Структурный конфликт универсальности государственной власти и частного характера приглашенного «племенного» князя, в обоих случаях представленных одной и той же персоной, неизбежно вел к столкновению. Скупые детали, сообщаемые летописью, подтверждают именно политическую, а не личностную подоплеку вражды братьев.

В 977 г. княжащий в Киеве Ярополк пошел войной на своего брата Олега в Древлянскую землю. Единственным объяснением этого похода в летописи оказывается обида, нанесенная Ярополку еще в 975 г.: на охоте Олег сознательно убил сына воеводы Ярополка, Свенельда:

Однажды Свенельдич, именем Лют, вышел из Киева на охоту и гнал зверя в лесу. И увидел его Олег и спросил своих: «Кто это?». И ответили ему: «Свенельдич». И, напав, убил его Олег, так как и сам охотился там же. И с того началась вражда между Ярополком и Олегом, и постоянно подговаривал Свенельд Ярополка, стремясь отомстить за сына своего: «Пойди на своего брата и захвати волость его».

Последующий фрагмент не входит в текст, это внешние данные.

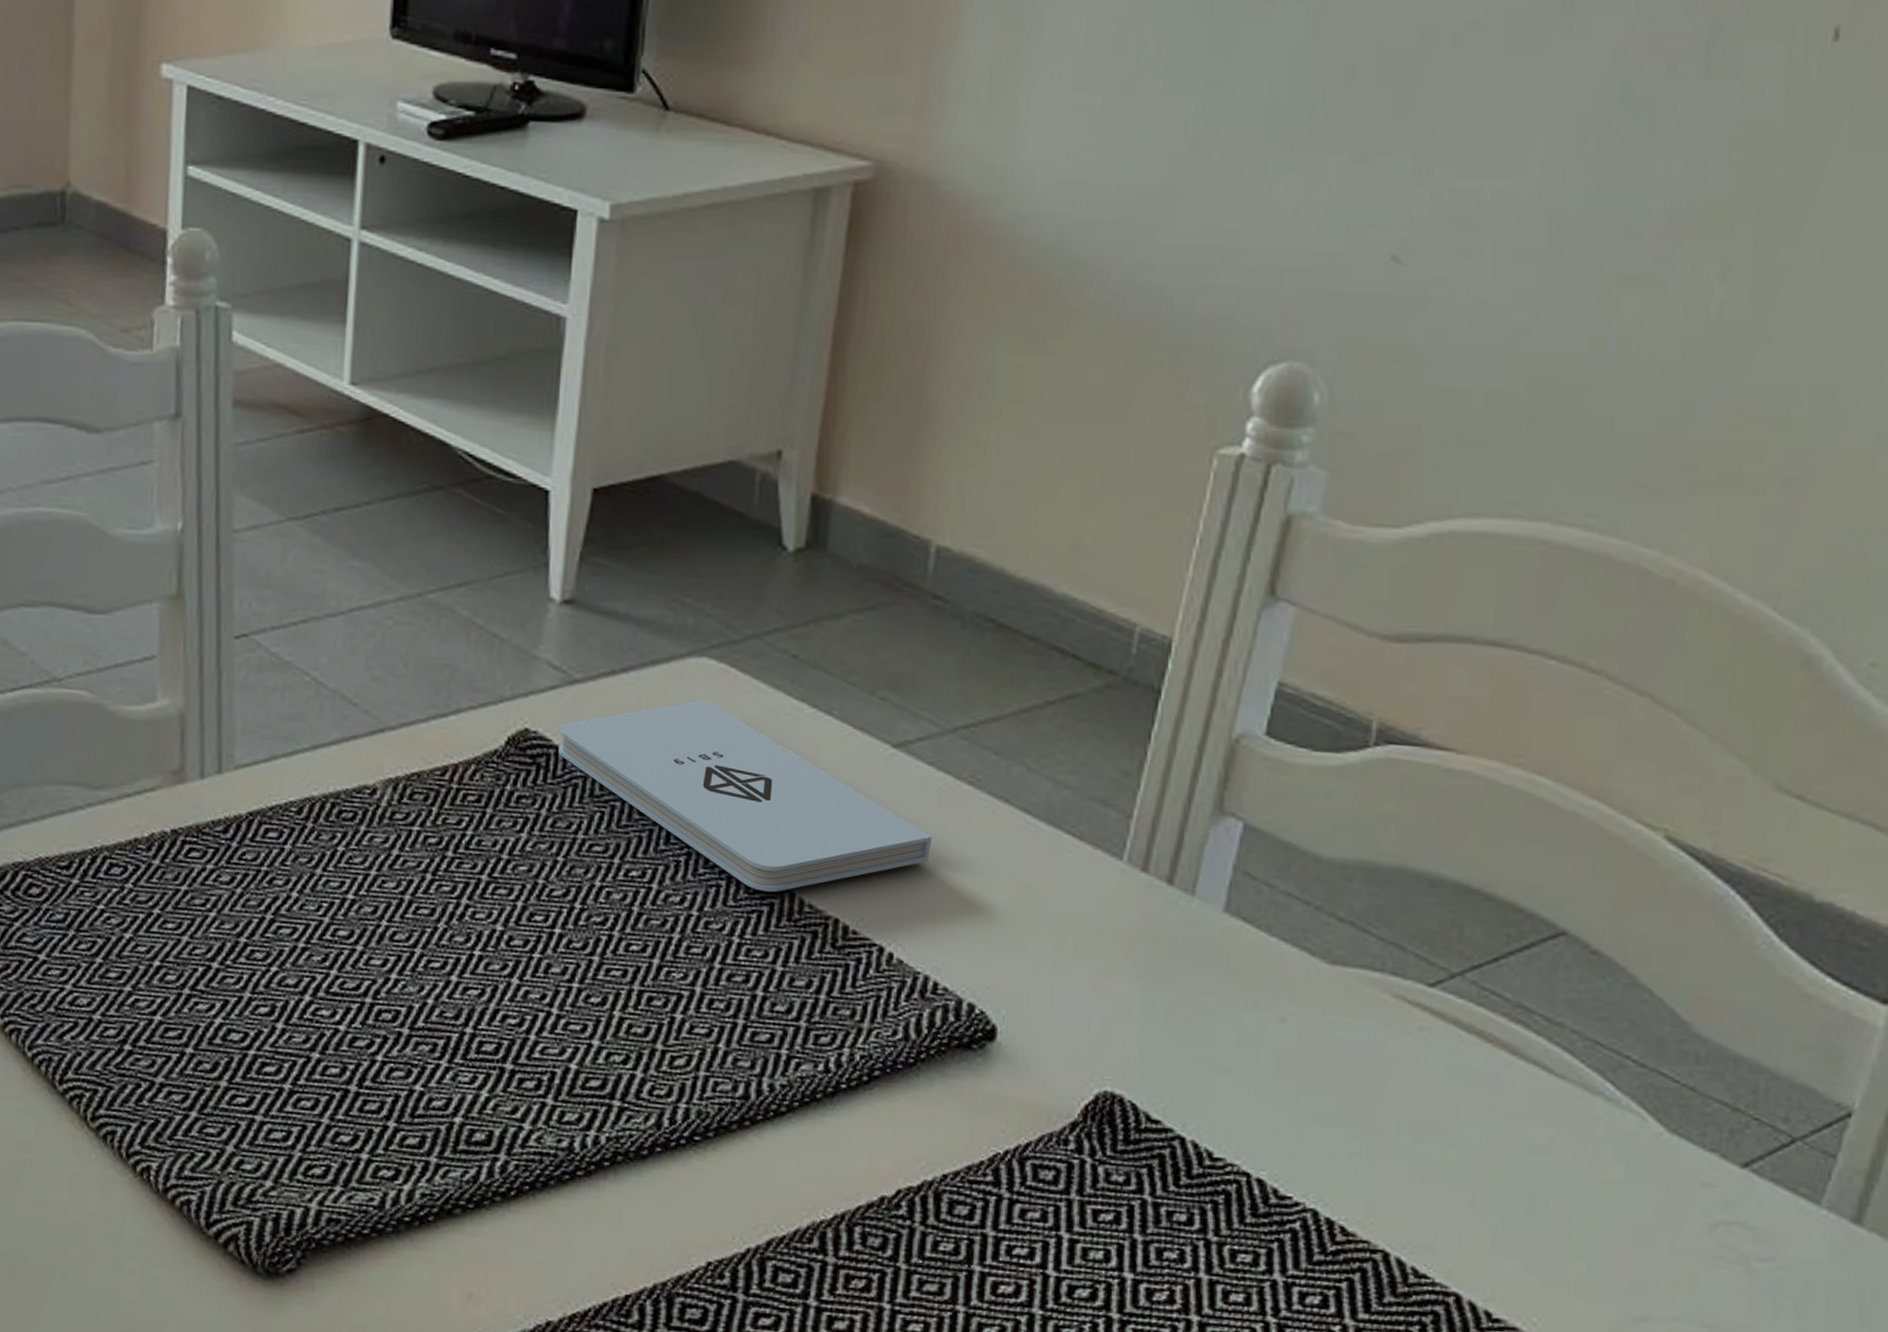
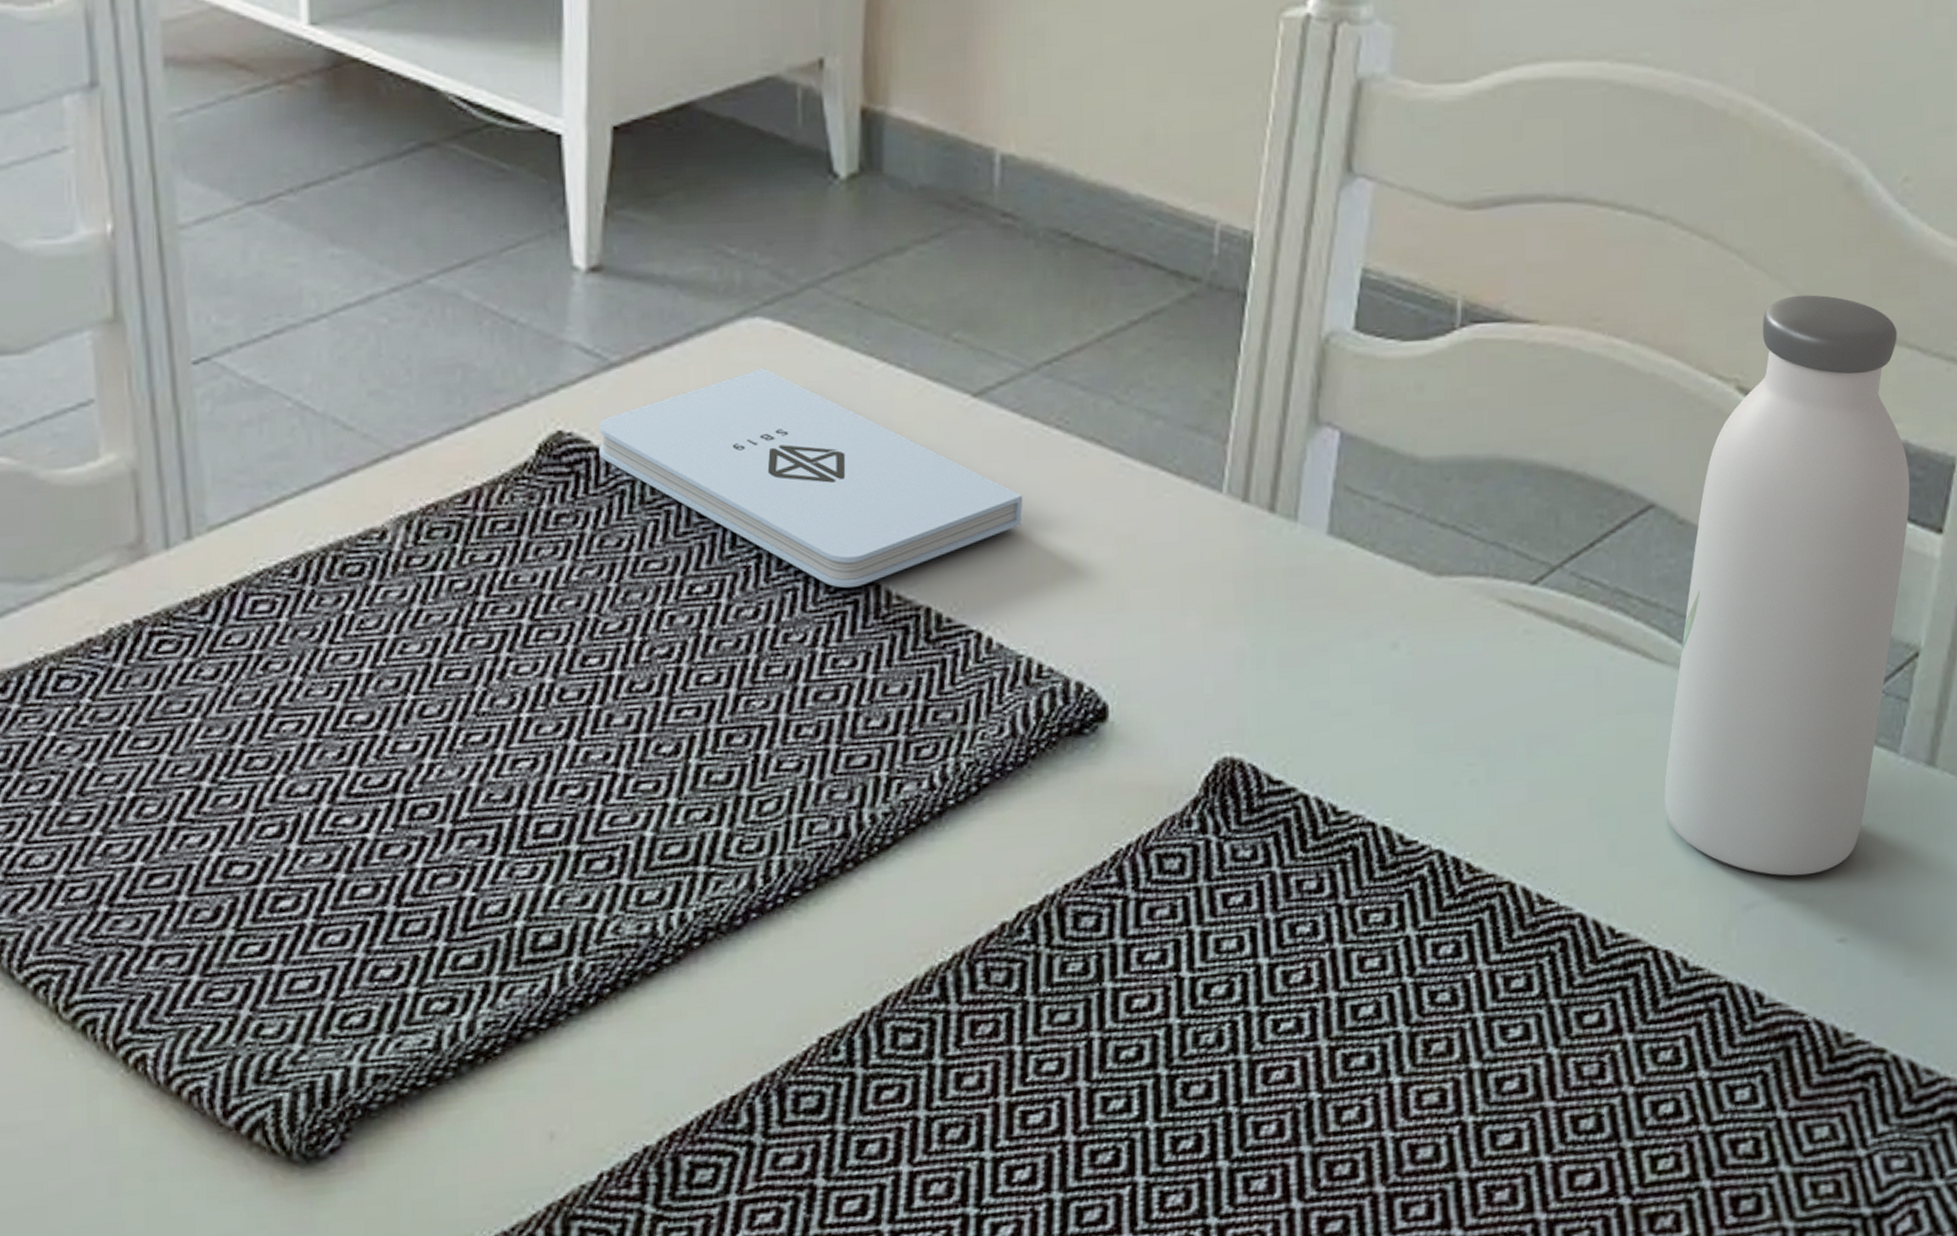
water bottle: none [1555,759,1854,1303] -> present [1664,294,1910,876]

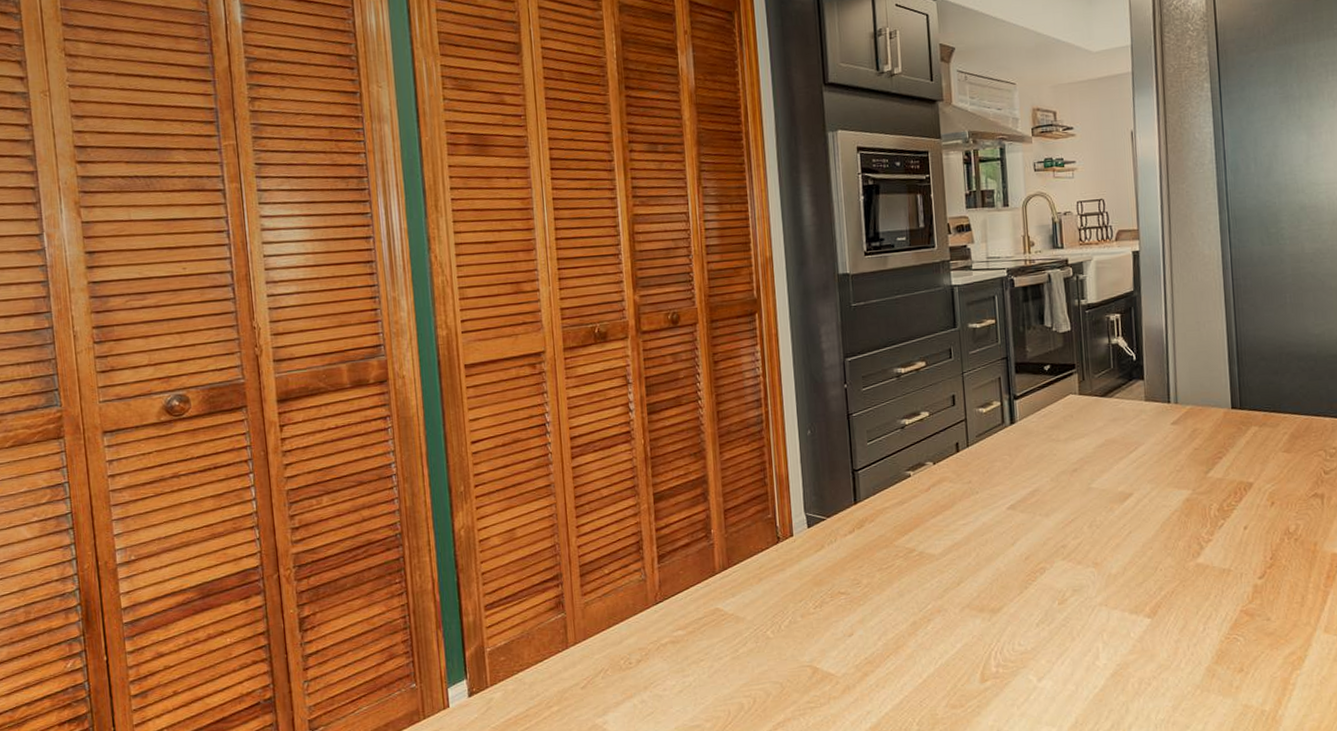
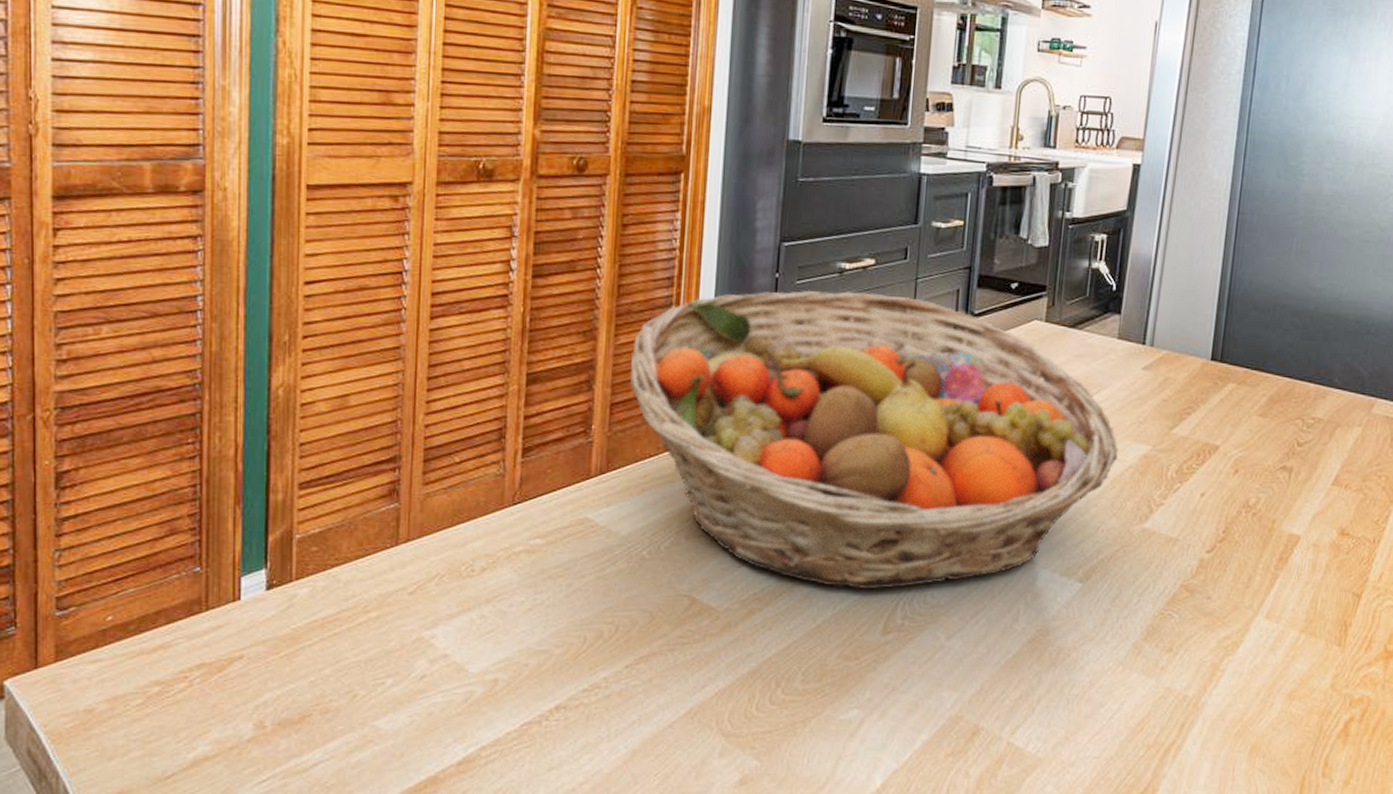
fruit basket: none [735,389,1163,645] -> present [629,290,1118,590]

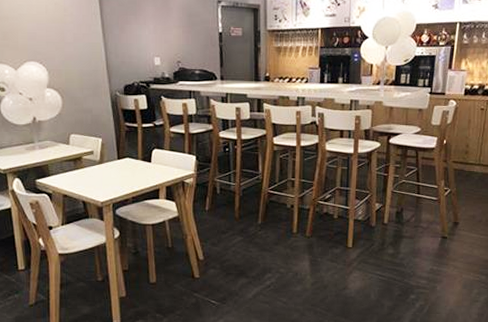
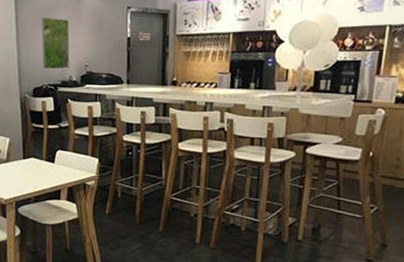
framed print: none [128,10,161,66] -> present [41,17,70,70]

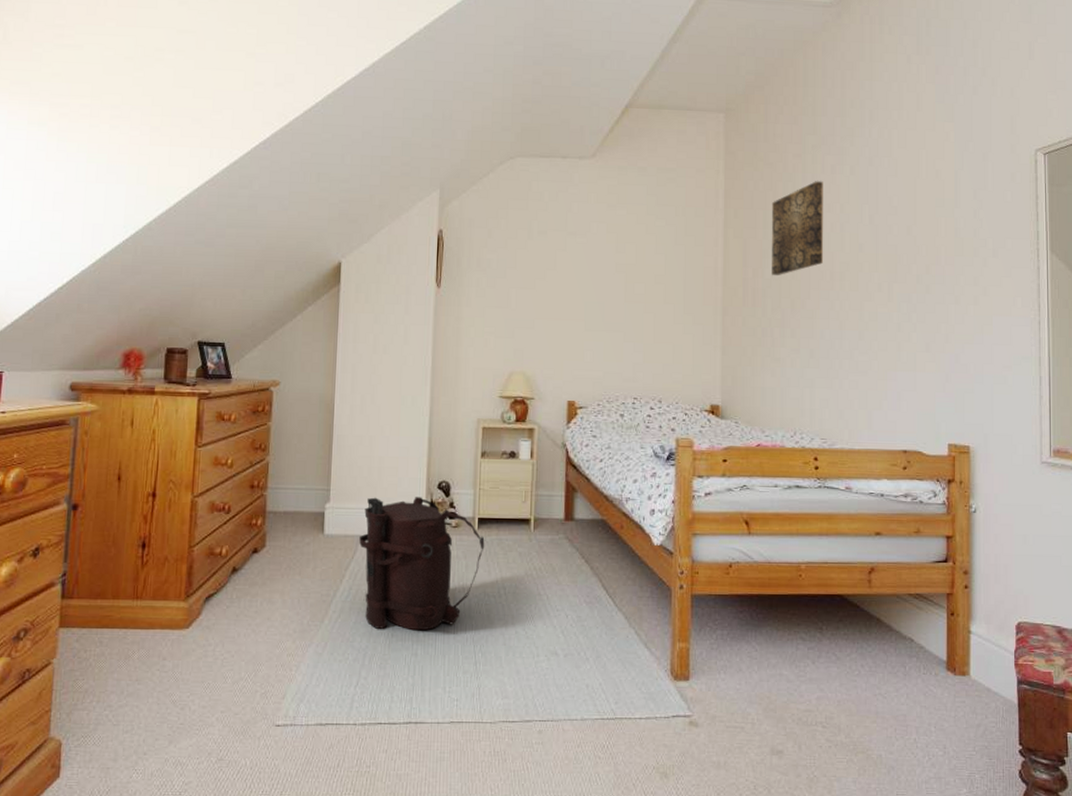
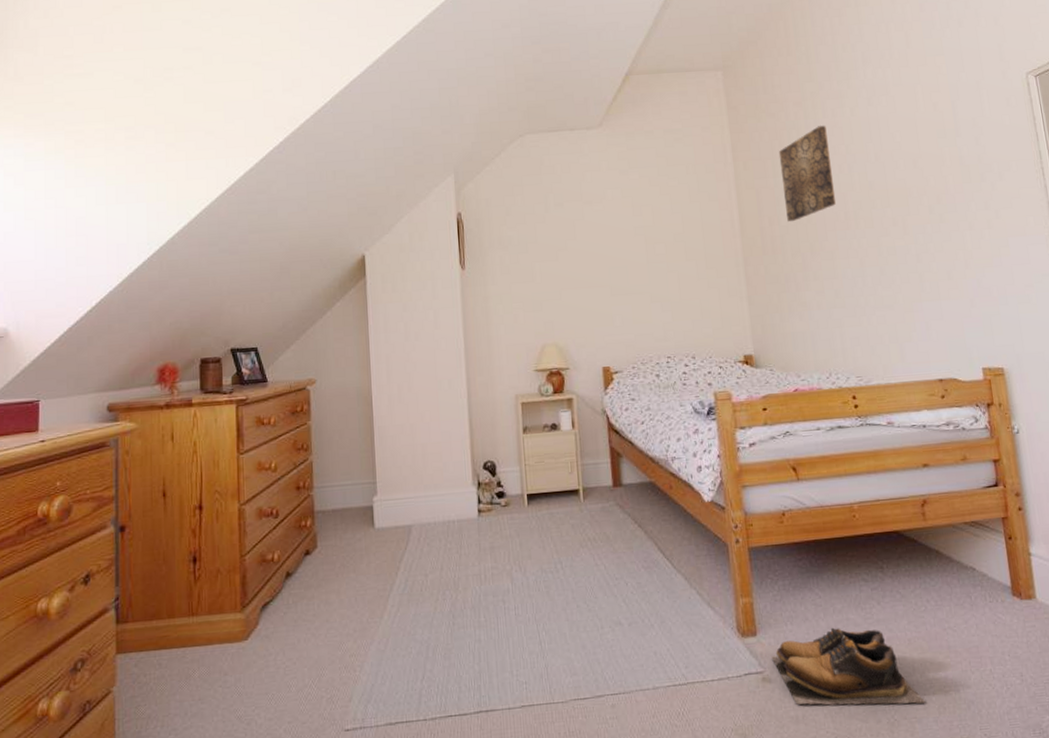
backpack: present [359,497,485,631] -> none [410,479,537,619]
shoes: none [701,681,846,763] -> present [772,627,925,706]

Не слишком убедительное предположение летописи о том, что Ярополк два года собирался отомстить брату за убийство младшего дружинника, вызвало у многих позднейших читателей столь же беспочвенные интерпретации конспирологического и психологического характера. (Если Свенельд, служащий Ярополку, — тот самый Свенельд, позавидовав добыче которого дружина Игоря ограбила древлян 30 лет назад с роковым для себя последствиями, то Олег убил «Свенельдича», чтобы отомстить за отца.) Оснований для сколько-нибудь обоснованной реконструкции конкретных событий и межличностных отношений эпизод с охотой не дает, зато он является бесценным свидетельством напряженности в сфере разграничения суверенитета князей.

Как мы помним, княгиня Ольга установила границы княжеских охотничьих угодий на земле каждого из бывших племен-пактиотов как важный символ присутствия власти князя всей Рѹськой земли, то есть как претензию на часть суверенитета над племенной территорией. Точно так же после завоевания норманнами Англии в 1066 г., когда власть оказалась столь же «экстерриториальной» по отношению к местному населению и его вождям, как и в Рѹськой земле, правовая система королевского леса оказалась одним из немногих новых институтов, полностью выведенных из обычного права и распространенных на все королевство (тем самым распространяя на него власть короля). Королевские охотничьи угодья огораживались по всей стране, лесное право регулировалось лично королем, за нарушение его полагались жестокие наказания, как за покушение на власть монарха. Так, по закону Вильгельма Завоевателя полагалось ослепление за убийство оленя, а его сын Вильгельм II ввел в лесное право смертную казнь. За сто лет площадь королевских охотничьих угодий достигла одной трети всей территории страны, в зоне действия лесного права оказывались прилегающие к угодьям деревни и даже небольшие города. Собственно, лес стал называться «forest» после того, как пользование им начали выводить за пределы местного права (лат. foris — вне, снаружи), подчиняя нормам королевского лесного права.